🤖 AI Summary
Stream learning faces the challenge of balancing computational efficiency and model accuracy, particularly under dynamic data distributions and concept drift. This paper proposes a learnable fingerprint-based data selection mechanism that formulates core-set construction as a dynamic parametrization process, enabling online adaptive buffer updates. Our contributions are threefold: (i) the first end-to-end learnable fingerprint embedding representation for streaming data; (ii) a fingerprint-guided coreset optimization framework integrated with gradient-aware sample selection; and (iii) real-time buffer management supporting multi-rate data streams.
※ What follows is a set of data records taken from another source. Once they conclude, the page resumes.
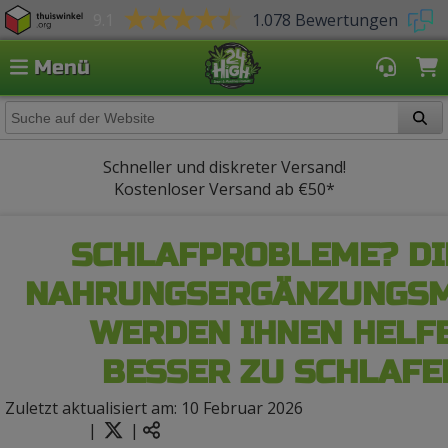
9.1
1.078 Bewertungen
Menü
Schneller und diskreter Versand!
Kostenloser Versand ab
€50*
SCHLAFPROBLEME? DI
NAHRUNGSERGÄNZUNGSM
WERDEN IHNEN HELFE
BESSER ZU SCHLAFE
Zuletzt aktualisiert am: 10 Februar 2026
|
|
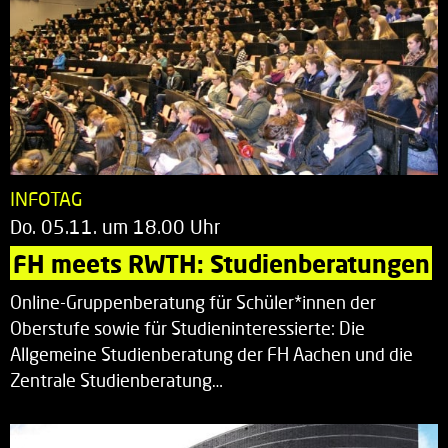
INFOTAG
Do. 05.11. um 18.00 Uhr
FH meets RWTH: Studienberatungen
Online-Gruppenberatung für Schüler*innen der
Oberstufe sowie für Studieninteressierte: Die
Allgemeine Studienberatung der FH Aachen und die
Zentrale Studienberatung…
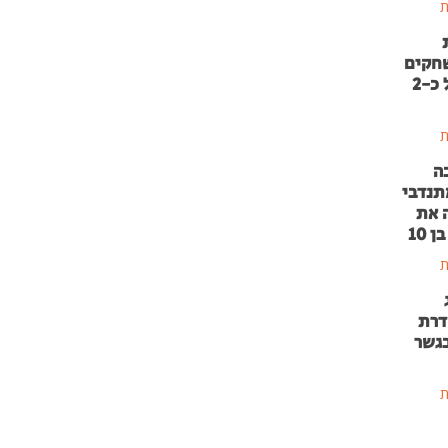
ת
שחקים
בהשקעה של כ-2
ת
ה
תנדבי
 את
 10
ת
דרת
בגשר
ת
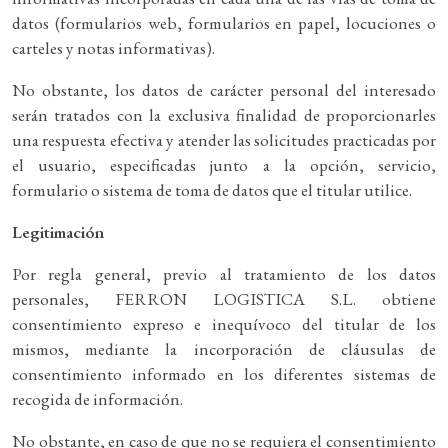
datos (formularios web, formularios en papel, locuciones o
carteles y notas informativas).
No obstante, los datos de carácter personal del interesado
serán tratados con la exclusiva finalidad de proporcionarles
una respuesta efectiva y atender las solicitudes practicadas por
el usuario, especificadas junto a la opción, servicio,
formulario o sistema de toma de datos que el titular utilice.
Legitimación
Por regla general, previo al tratamiento de los datos
personales, FERRON LOGISTICA S.L. obtiene
consentimiento expreso e inequívoco del titular de los
mismos, mediante la incorporación de cláusulas de
consentimiento informado en los diferentes sistemas de
recogida de información.
No obstante, en caso de que no se requiera el consentimiento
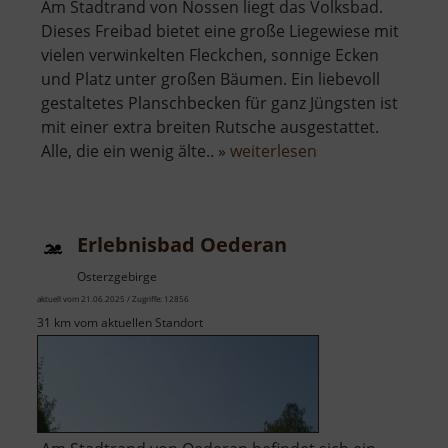
Am Stadtrand von Nossen liegt das Volksbad.
Dieses Freibad bietet eine große Liegewiese mit
vielen verwinkelten Fleckchen, sonnige Ecken
und Platz unter großen Bäumen. Ein liebevoll
gestaltetes Planschbecken für ganz Jüngsten ist
mit einer extra breiten Rutsche ausgestattet.
über
Alle, die ein wenig älte.. »
weiterlesen
Volksbad
Nossen
Erlebnisbad Oederan
Osterzgebirge
aktuell vom 21.06.2025 / Zugriffe: 12856
31 km vom aktuellen Standort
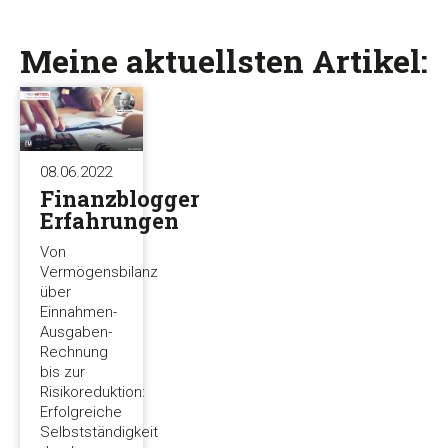
Meine aktuellsten Artikel:
08.06.2022
Finanzblogger
Erfahrungen
Von
Vermögensbilanz
über
Einnahmen-
Ausgaben-
Rechnung
bis zur
Risikoreduktion:
Erfolgreiche
Selbstständigkeit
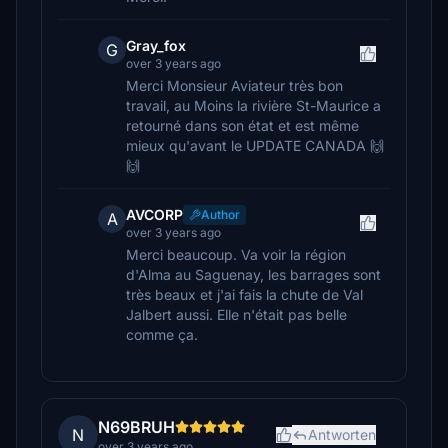
Gray_fox
G
over 3 years ago
Merci Monsieur Aviateur très bon
travail, au Moins la rivière St-Maurice a
retourné dans son état et est même
mieux qu'avant le UPDATE CANADA 🙌
🙌
AVCORP
Author
A
over 3 years ago
Merci beaucoup. Va voir la région
d'Alma au Saguenay, les barrages sont
très beaux et j'ai fais la chute de Val
Jalbert aussi. Elle n'était pas belle
comme ça.
N69BRUH
N
Antworten
over 3 years ago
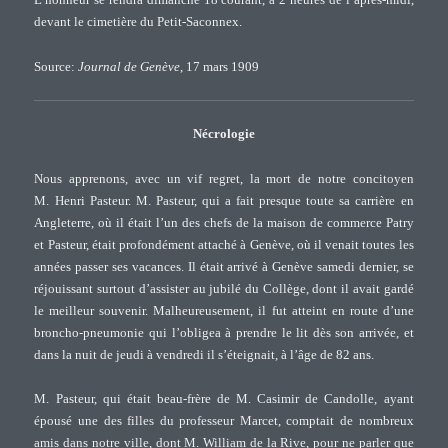
L’honneur se rendra dimanche 18 courant, à 2 heures de l’après-midi,
devant le cimetière du Petit-Saconnex.
Source:
Journal de Genève
, 17 mars 1909
Nécrologie
Nous apprenons, avec un vif regret, la mort de notre concitoyen
M. Henri Pasteur. M. Pasteur, qui a fait presque toute sa carrière en
Angleterre, où il était l’un des chefs de la maison de commerce Patry
et Pasteur, était profondément attaché à Genève, où il venait toutes les
années passer ses vacances. Il était arrivé à Genève samedi dernier, se
réjouissant surtout d’assister au jubilé du Collège, dont il avait gardé
le meilleur souvenir. Malheureusement, il fut atteint en route d’une
broncho-pneumonie qui l’obligea à prendre le lit dès son arrivée, et
dans la nuit de jeudi à vendredi il s’éteignait, à l’âge de 82 ans.
M. Pasteur, qui était beau-frère de M. Casimir de Candolle, ayant
épousé une des filles du professeur Marcet, comptait de nombreux
amis dans notre ville, dont M. William de la Rive, pour ne parler que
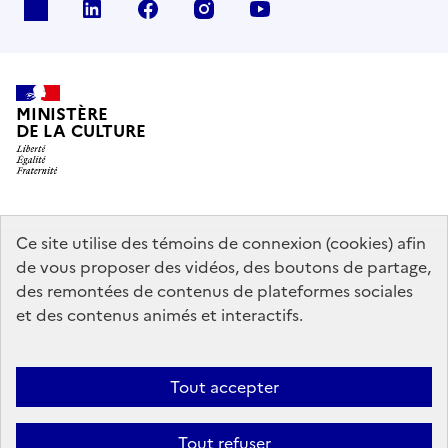
x
linkedin
facebook
instagram
youtube
MINISTÈRE
DE LA CULTURE
data.gouv.fr
legifrance.gouv.fr
info.gouv.fr
Ce site utilise des témoins de connexion (cookies) afin
de vous proposer des vidéos, des boutons de partage,
service-public.gouv.fr
des remontées de contenus de plateformes sociales
et des contenus animés et interactifs.
Mentions légales
Accessibilité : partiellement conforme
Politique
Tout accepter
d’utilisation des témoins de connexion (cookies)
Politique générale de
protection des données
Plan du site
Tout refuser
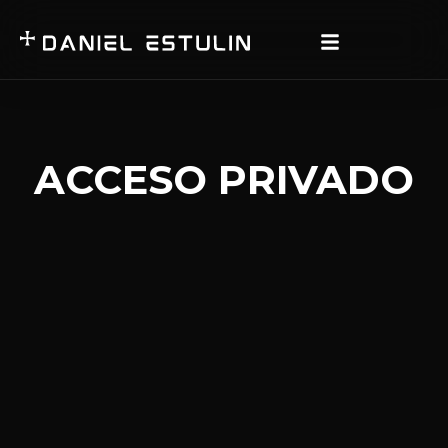
ACCESO PRIVADO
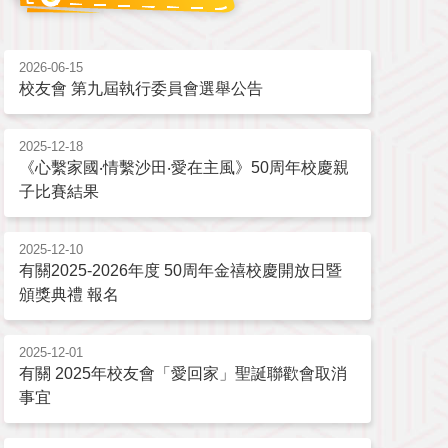
2026-06-15
校友會 第九屆執行委員會選舉公告
2025-12-18
《心繫家國‧情繫沙田‧愛在主風》50周年校慶親
子比賽結果
2025-12-10
有關2025-2026年度 50周年金禧校慶開放日暨
頒獎典禮 報名
2025-12-01
有關 2025年校友會「愛回家」聖誕聯歡會取消
事宜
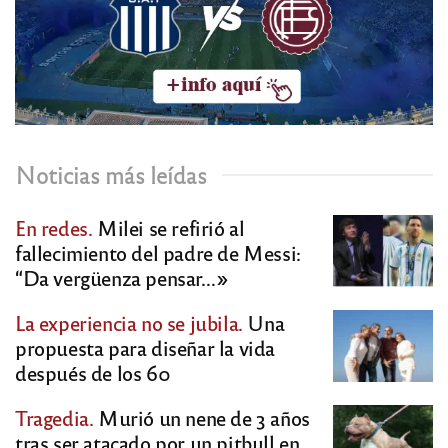
Noticias más leídas
En redes.
Milei se refirió al
fallecimiento del padre de Messi:
“Da vergüenza pensar…»
La experiencia no se jubila.
Una
propuesta para diseñar la vida
después de los 60
Tragedia.
Murió un nene de 3 años
tras ser atacado por un pitbull en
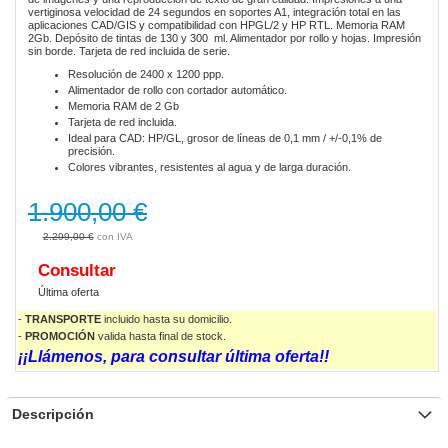
vertiginosa velocidad de 24 segundos en soportes A1, integración total en las
aplicaciones CAD/GIS y compatibilidad con HPGL/2 y HP RTL. Memoria RAM
2Gb. Depósito de tintas de 130 y 300 ml. Alimentador por rollo y hojas. Impresión
sin borde. Tarjeta de red incluida de serie.
Resolución de 2400 x 1200 ppp.
Alimentador de rollo con cortador automático.
Memoria RAM de 2 Gb
Tarjeta de red incluida.
Ideal para CAD: HP/GL, grosor de líneas de 0,1 mm / +/-0,1% de
precisión.
Colores vibrantes, resistentes al agua y de larga duración.
1.900,00 €
2.299,00 €
Consultar
Última oferta
-
TRANSPORTE
incluido hasta su domicilio.
-
PROMOCIÓN
valida
hasta final de stock.
¡¡Llámenos, para consultar última oferta!!
Descripción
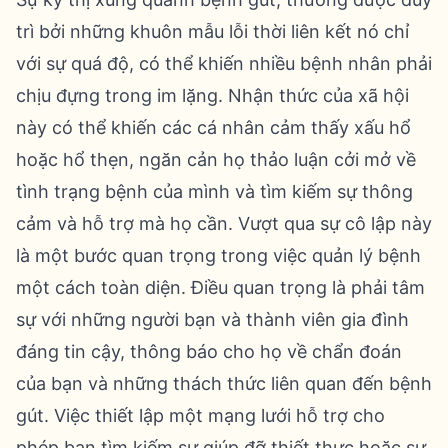
trì bởi những khuôn mẫu lỗi thời liên kết nó chỉ
với sự quá độ, có thể khiến nhiều bệnh nhân phải
chịu đựng trong im lặng. Nhận thức của xã hội
này có thể khiến các cá nhân cảm thấy xấu hổ
hoặc hổ thẹn, ngăn cản họ thảo luận cởi mở về
tình trạng bệnh của mình và tìm kiếm sự thông
cảm và hỗ trợ mà họ cần. Vượt qua sự cô lập này
là một bước quan trọng trong việc quản lý bệnh
một cách toàn diện. Điều quan trọng là phải tâm
sự với những người bạn và thành viên gia đình
đáng tin cậy, thông báo cho họ về chẩn đoán
của bạn và những thách thức liên quan đến bệnh
gút. Việc thiết lập một mạng lưới hỗ trợ cho
phép bạn tìm kiếm sự giúp đỡ thiết thực hoặc sự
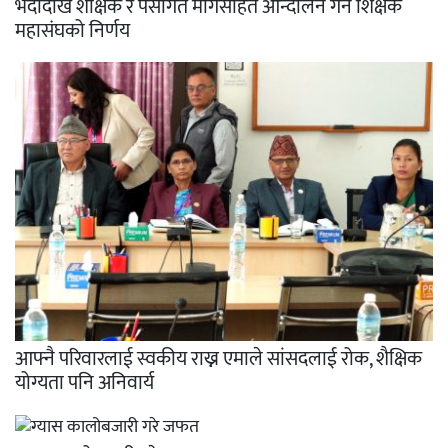
भदौदेखि शैक्षिक र पेसागत मागसहित आन्दोलन गर्ने शिक्षक
महासंघको निर्णय
आफ्नै परिवारलाई स्वकीय राख्न एमाले सांसदलाई रोक, शैक्षिक
योग्यता पनि अनिवार्य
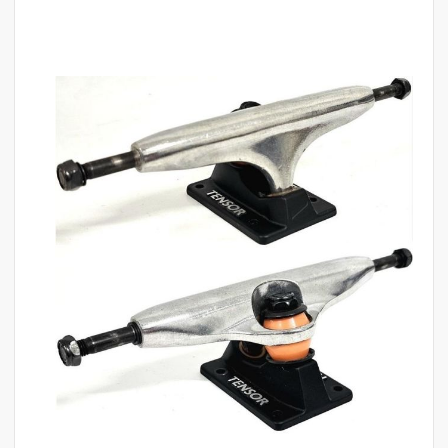
לדלג
לסוף
של
גלריית
תמונות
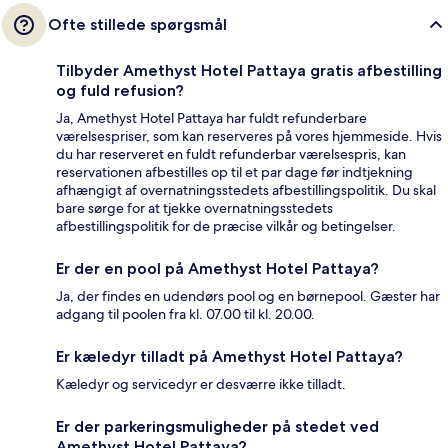
Ofte stillede spørgsmål
Tilbyder Amethyst Hotel Pattaya gratis afbestilling
og fuld refusion?
Ja, Amethyst Hotel Pattaya har fuldt refunderbare
værelsespriser, som kan reserveres på vores hjemmeside. Hvis
du har reserveret en fuldt refunderbar værelsespris, kan
reservationen afbestilles op til et par dage før indtjekning
afhængigt af overnatningsstedets afbestillingspolitik. Du skal
bare sørge for at tjekke overnatningsstedets
afbestillingspolitik for de præcise vilkår og betingelser.
Er der en pool på Amethyst Hotel Pattaya?
Ja, der findes en udendørs pool og en børnepool. Gæster har
adgang til poolen fra kl. 07.00 til kl. 20.00.
Er kæledyr tilladt på Amethyst Hotel Pattaya?
Kæledyr og servicedyr er desværre ikke tilladt.
Er der parkeringsmuligheder på stedet ved
Amethyst Hotel Pattaya?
Extensive experiments on standard stream learning benchmarks demonstrate that our method achieves 15.99%–51.24% higher classification accuracy and 4.6× greater training throughput compared to state-of-the-art approaches, while maintaining low memory overhead and robustness to concept drift.
📝 Abstract
Stream Learning (SL) requires models that can quickly adapt to continuously evolving data, posing significant challenges in both computational efficiency and learning accuracy. Effective data selection is critical in SL to ensure a balance between information retention and training efficiency. Traditional rule-based data selection methods struggle to accommodate the dynamic nature of streaming data, highlighting the necessity for innovative solutions that effectively address these challenges. Recent approaches to handling changing data distributions face challenges that limit their effectiveness in fast-paced environments. In response, we propose StreamFP, a novel approach that uniquely employs dynamic, learnable parameters called fingerprints to enhance data selection efficiency and adaptability in stream learning. StreamFP optimizes coreset selection through its unique fingerprint-guided mechanism for efficient training while ensuring robust buffer updates that adaptively respond to data dynamics, setting it apart from existing methods in stream learning. Experimental results demonstrate that StreamFP outperforms state-of-the-art methods by achieving accuracy improvements of 15.99%, 29.65%, and 51.24% compared to baseline models across varying data arrival rates, alongside a training throughput increase of 4.6x.